As this unfolds, a Mayor, of a large city in your country, responds, “I think we stop minorities too little and whites too much” when asked about the validity of a discriminatory “stop and frisk” program that has been proven to target minority youths disproportionately. For far too long your community has known that, in larger American society, the lives of their children are somehow not as valuable as the lives of other children. They see the death of your friend as another example of this horrible injustice and they are looking to you to help correct it.
As the national media produces many stories about you, celebrities (like Jolo Jones) tweet jokes poking fun at your appearance and demeanor by comparing you to Tyler Perry’s Madea persona. Total strangers question where you come from, what languages you speak and even propose, out loud, that you don’t have value. It is also a time in your country when a famous chef goes on television to wax nostalgically for the “good old days” of the Antebellum South where enslaved men in white dinner jackets and black bow ties served white wedding guests. A time when the Supreme Court declares that the Voting Rights Act has been too successful.

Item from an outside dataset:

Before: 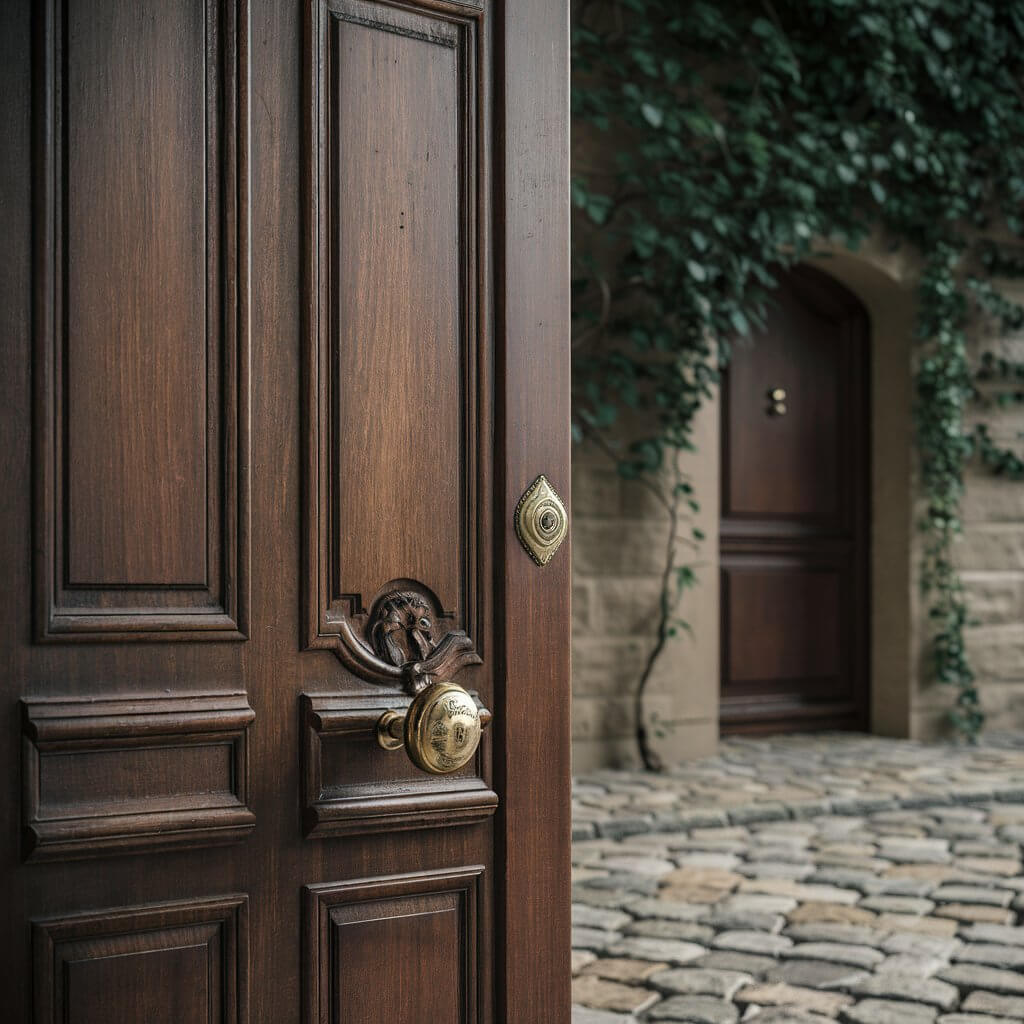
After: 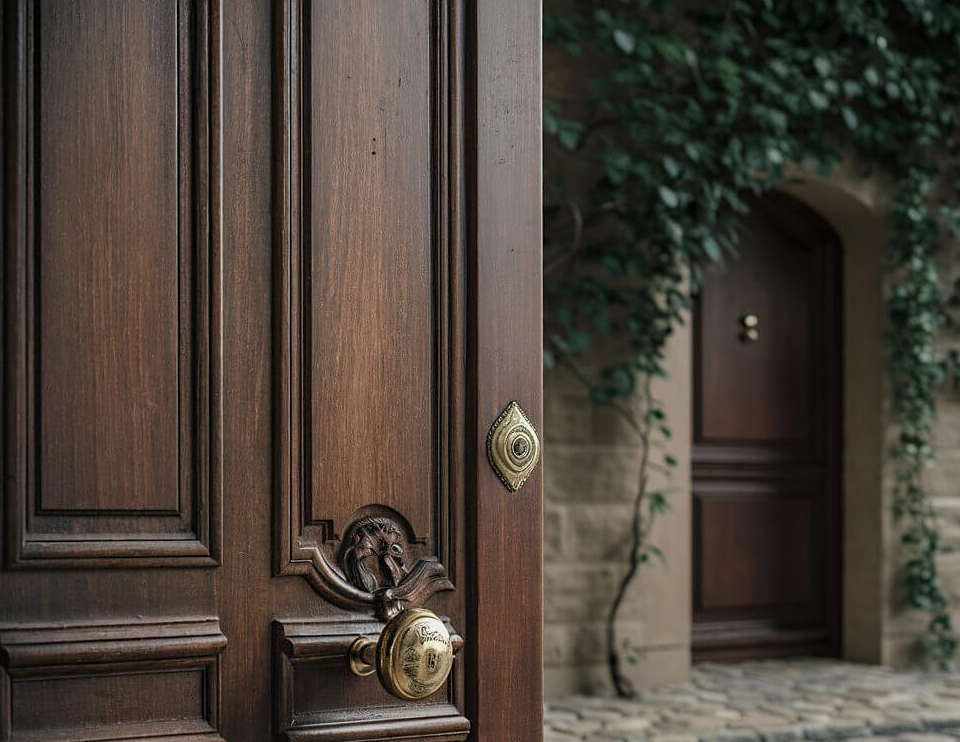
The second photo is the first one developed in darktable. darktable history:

The trial process is hard too. The courtroom’s white administrators keep making derogatory references to your “black vernacular.” Defense attorneys grill you on whether you know cursive. They ask you to listen repeatedly to your best friend die. They try their best to rattle you by questioning if you heard what you heard, if you could be trusted or even have the mental capacity to understand what was going on.
Editorials appear that discredit you and your character. They label you a “hood rat.” These writers declare that you are an “awful representation of young blacks,” as if that is why you are asked to testify. They act as if it is your job to be the next Rosa Parks or Michelle Obama (which someday you may be) but right now your only job is to simply tell the truth. One damaging outcome of these remarks is that by labeling you a criminal or subhuman, by association, your lost friend, is easier to portray as a criminal and thus it is easier to argue that his killer was somehow justified, that terrible night, to take a young man’s life.
Regardless of the outcome of the trial, this will never be an easy thing in your life. For the rest of your life you will likely feel the burden, the loss, and the pain that this event caused and all that followed it.
These are some big shoes to walk in and most people would not walk this road with ease. So, I implore people to make this ordeal a little easier, if possible, for this young lady. Stop the remarks about color, gender, size, accent, and education and just ask that the truth be told. Perhaps even a kind word of condolence for the loss of a friend? Show some tolerance toward Ms. Jeantel, tolerance that was so lacking that awful night.